··· TEXTE PROPOSÉ ···
Dans le centre du pays, les groupes terroristes et les milices d’autodéfense communautaires continuent d’être actifs. Un des faits marquants de la période sous examen a été l’attaque complexe perpétrée le 22 avril à Sevare contre une base des Forces armées maliennes dans cette localité, attaque que les FAMAs ont repoussée.

Il convient de relever ici que, pendant la période sous examen, les FAMA ont conduit plusieurs opérations en différentes parties du territoire malien. Il en est rendu compte dans le rapport qui vous est soumis.

La MINUSMA a également été la cible d’attaques, la plus récente étant celle intervenue le 9 juin à côté de la localité de Ber, à une soixantaine de kilomètres de Tombouctou. Deux soldats burkinabés ont perdu la vie et sept autres ont été blessés. Depuis janvier 2023, cinq casques bleus ont trouvé la mort et 31 blessés lors d’actes hostiles.
···
• [CONSIGNES]
- 1) Répondez aux questions suivantes d'après le texte sur la situation au Mali.
(a) À quelle date l'attaque contre la base des Forces armées maliennes à Sevare a-t-elle eu lieu ?
(b) Près de quelle localité s'est produite l'attaque la plus récente contre la MINUSMA ?
(c) Combien de soldats burkinabés ont perdu la vie lors de cette attaque ?
- 2) Remplacez « casques bleus » par « soldats de la paix » dans le texte sur la situation au Mali, depuis « La MINUSMA a » jusqu'à « lors d’actes hostiles. » inclus.
··· ENTRÉES EXTRAITES ···
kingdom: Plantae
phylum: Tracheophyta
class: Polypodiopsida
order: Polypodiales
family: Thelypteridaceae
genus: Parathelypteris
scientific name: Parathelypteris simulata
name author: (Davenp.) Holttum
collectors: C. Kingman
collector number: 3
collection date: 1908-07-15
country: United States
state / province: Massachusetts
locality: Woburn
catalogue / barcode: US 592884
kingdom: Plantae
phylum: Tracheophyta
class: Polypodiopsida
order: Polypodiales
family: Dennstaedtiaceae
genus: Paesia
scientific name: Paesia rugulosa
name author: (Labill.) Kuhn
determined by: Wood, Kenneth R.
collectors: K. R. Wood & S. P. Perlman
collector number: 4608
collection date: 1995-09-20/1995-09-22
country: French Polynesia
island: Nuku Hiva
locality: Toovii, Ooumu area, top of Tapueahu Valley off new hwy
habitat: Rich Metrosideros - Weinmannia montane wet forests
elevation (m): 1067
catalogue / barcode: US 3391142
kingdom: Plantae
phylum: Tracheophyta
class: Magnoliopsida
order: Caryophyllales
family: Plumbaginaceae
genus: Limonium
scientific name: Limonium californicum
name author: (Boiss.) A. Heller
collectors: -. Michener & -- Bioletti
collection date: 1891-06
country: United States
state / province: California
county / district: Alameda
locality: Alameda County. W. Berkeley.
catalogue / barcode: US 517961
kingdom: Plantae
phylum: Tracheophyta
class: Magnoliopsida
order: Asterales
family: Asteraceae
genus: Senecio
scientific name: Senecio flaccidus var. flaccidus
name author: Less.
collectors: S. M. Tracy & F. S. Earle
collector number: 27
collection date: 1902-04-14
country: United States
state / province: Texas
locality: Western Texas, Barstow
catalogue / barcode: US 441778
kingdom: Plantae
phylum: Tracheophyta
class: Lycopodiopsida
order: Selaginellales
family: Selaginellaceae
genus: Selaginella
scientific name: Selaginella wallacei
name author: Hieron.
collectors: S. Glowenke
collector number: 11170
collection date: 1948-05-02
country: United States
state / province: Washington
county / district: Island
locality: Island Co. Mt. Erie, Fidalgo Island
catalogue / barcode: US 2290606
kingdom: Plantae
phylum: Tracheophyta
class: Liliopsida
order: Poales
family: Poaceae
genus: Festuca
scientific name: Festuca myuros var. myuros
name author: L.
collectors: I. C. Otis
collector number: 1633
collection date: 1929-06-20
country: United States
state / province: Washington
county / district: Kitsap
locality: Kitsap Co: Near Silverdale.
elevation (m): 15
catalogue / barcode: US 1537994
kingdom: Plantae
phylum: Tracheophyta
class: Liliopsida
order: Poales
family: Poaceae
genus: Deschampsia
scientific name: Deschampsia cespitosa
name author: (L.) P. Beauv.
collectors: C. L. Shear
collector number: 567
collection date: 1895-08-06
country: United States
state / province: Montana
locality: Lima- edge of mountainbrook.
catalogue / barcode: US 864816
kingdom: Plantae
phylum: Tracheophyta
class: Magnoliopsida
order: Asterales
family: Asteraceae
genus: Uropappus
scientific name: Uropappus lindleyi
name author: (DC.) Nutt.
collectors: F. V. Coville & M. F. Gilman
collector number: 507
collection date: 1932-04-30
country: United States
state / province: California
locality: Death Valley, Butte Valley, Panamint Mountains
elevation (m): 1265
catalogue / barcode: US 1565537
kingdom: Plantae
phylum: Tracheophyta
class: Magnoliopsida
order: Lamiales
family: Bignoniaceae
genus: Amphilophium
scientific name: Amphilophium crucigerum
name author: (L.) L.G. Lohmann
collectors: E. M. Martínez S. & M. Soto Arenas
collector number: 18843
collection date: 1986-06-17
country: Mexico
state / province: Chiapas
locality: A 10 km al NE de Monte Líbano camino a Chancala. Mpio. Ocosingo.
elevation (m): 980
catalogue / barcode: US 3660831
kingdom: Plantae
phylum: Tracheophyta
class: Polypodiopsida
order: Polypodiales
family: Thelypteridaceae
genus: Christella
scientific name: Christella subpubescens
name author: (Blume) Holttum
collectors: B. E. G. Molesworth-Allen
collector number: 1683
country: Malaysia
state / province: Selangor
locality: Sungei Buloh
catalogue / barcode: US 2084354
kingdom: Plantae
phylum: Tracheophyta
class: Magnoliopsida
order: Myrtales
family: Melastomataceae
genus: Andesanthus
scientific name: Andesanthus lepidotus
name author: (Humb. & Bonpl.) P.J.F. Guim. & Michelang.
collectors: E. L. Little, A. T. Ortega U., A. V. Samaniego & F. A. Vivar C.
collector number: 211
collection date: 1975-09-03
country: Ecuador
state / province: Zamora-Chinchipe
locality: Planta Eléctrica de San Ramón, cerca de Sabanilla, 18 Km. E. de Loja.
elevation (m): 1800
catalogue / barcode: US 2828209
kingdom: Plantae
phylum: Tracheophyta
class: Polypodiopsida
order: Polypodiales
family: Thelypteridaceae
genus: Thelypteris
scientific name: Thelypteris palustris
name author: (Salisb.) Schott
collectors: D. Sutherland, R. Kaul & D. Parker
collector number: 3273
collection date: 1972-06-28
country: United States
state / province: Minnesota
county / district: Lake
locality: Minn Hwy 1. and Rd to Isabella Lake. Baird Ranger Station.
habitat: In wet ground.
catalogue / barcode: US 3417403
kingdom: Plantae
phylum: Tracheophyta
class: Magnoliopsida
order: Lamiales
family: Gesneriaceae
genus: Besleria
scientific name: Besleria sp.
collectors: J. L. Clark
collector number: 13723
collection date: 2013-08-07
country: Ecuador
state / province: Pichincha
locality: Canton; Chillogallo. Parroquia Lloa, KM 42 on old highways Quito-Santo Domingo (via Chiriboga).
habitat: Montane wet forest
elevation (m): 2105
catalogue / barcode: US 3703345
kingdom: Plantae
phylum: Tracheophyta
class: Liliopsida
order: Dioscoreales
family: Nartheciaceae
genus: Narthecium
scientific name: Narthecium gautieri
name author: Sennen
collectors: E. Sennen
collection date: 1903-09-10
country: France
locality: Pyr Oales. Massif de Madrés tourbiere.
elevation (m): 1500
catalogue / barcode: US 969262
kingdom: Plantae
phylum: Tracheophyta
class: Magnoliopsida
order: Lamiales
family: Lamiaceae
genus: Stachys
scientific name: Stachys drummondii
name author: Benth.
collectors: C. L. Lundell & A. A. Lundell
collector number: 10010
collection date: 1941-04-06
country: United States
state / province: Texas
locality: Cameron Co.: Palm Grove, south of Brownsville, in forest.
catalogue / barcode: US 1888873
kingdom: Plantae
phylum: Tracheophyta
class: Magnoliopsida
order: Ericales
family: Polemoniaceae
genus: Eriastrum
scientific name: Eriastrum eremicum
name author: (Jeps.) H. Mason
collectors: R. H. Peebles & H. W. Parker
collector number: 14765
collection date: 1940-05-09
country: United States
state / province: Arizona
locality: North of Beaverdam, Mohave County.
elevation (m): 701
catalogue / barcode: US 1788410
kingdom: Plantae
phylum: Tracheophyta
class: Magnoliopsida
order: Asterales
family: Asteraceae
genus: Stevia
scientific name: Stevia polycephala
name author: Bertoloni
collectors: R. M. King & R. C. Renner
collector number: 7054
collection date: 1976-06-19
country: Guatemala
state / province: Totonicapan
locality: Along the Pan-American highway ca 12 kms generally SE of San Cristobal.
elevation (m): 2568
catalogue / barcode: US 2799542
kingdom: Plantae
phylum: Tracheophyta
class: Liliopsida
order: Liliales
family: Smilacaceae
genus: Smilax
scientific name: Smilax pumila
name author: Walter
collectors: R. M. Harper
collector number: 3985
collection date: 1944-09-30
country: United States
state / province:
···
• [RÉPONSES FOURNIES]
- 1)
(a) Le 22 avril.
(b) Près de Ber, à une soixantaine de kilomètres de Tombouctou.
(c) Deux.

- 2)
La MINUSMA a également été la cible d’attaques, la plus récente étant celle intervenue le 9 juin à côté de la localité de Ber, à une soixantaine de kilomètres de Tombouctou. Deux soldats burkinabés ont perdu la vie et sept autres ont été blessés. Depuis janvier 2023, cinq soldats de la paix ont trouvé la mort et 31 blessés lors d’actes hostiles.